*Study text*:
[Start of Attachment]

Scandal. Lawsuits. Tarnished reputations. Oh, how the life of corporate directors has changed! It used to be that a boardroom seat was the plushest of gigs. You got paid lavishly to hobnob with the rich and mighty, swap gossip over a pleasant poached-salmon lunch, and jet home. As one boardroom denizen quoted by FORTUNE summed up, "If you have five directorships, it is total heaven, like having a permanent hot bath.... No effort of any kind is called for. You go to a meeting once a month in a car supplied by the company, you look grave and sage, [and] on two occasions say, 'I agree.' " (That FORTUNE story is from 1962.)

Yes, as we said, life has changed. Today's corporate boards, even the most dedicated and efficient, are in upheaval. Thanks to a litany of high-profile blowups--McKesson, Waste Management, Sunbeam, and most recently Enron, Imclone, Global Crossing, and on and on--the entire system of corporate governance is taking cannon fire. Critics charge that boards are mere lackeys to their CEOs, they get paid too much, they work too little. Too often they have little expertise in corporate governance or need remedial financial literacy. And certainly much of the criticism is true. (Didn't O.J. Simpson sit on the audit committee of Infinity Broadcasting? Um...yes, he did.)

[End of Attachment]

*Records provided*:
[Start of Attachment]

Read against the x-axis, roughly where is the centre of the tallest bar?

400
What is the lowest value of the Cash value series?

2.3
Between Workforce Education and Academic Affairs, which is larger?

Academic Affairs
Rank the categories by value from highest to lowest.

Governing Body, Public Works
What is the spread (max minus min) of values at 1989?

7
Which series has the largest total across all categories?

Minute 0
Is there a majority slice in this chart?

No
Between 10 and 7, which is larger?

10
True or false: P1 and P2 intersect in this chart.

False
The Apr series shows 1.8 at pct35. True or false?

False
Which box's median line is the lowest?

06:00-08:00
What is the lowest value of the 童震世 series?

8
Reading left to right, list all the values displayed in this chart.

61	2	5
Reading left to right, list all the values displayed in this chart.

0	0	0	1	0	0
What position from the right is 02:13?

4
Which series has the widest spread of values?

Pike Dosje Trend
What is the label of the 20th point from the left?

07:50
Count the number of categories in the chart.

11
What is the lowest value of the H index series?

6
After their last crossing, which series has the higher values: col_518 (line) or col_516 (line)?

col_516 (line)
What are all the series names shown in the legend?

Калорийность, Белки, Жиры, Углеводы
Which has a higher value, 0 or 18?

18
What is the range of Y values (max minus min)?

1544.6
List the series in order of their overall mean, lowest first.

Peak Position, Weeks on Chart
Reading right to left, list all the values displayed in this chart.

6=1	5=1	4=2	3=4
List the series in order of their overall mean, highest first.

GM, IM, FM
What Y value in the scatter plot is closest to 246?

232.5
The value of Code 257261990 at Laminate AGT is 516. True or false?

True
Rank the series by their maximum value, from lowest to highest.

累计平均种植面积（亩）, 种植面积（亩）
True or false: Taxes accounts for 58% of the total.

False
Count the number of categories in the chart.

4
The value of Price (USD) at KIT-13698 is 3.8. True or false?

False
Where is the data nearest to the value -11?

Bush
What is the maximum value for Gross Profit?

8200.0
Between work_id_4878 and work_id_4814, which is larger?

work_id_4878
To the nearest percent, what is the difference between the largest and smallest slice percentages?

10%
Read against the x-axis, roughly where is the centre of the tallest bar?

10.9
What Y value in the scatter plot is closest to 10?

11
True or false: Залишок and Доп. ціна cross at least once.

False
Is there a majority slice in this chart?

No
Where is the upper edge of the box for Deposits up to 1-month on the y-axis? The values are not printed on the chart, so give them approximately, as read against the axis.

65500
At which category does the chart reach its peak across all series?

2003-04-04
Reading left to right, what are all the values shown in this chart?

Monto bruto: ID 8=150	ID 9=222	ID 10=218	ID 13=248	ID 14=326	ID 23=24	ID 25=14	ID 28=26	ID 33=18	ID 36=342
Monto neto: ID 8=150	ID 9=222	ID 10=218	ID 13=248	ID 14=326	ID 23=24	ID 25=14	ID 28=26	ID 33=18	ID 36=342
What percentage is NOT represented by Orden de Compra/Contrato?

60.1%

[End of Attachment]

*Task directions*: In the text on corporate directors, what year is given for the FORTUNE story that compares holding five directorships to a permanent hot bath?

*Exercise result*: 1962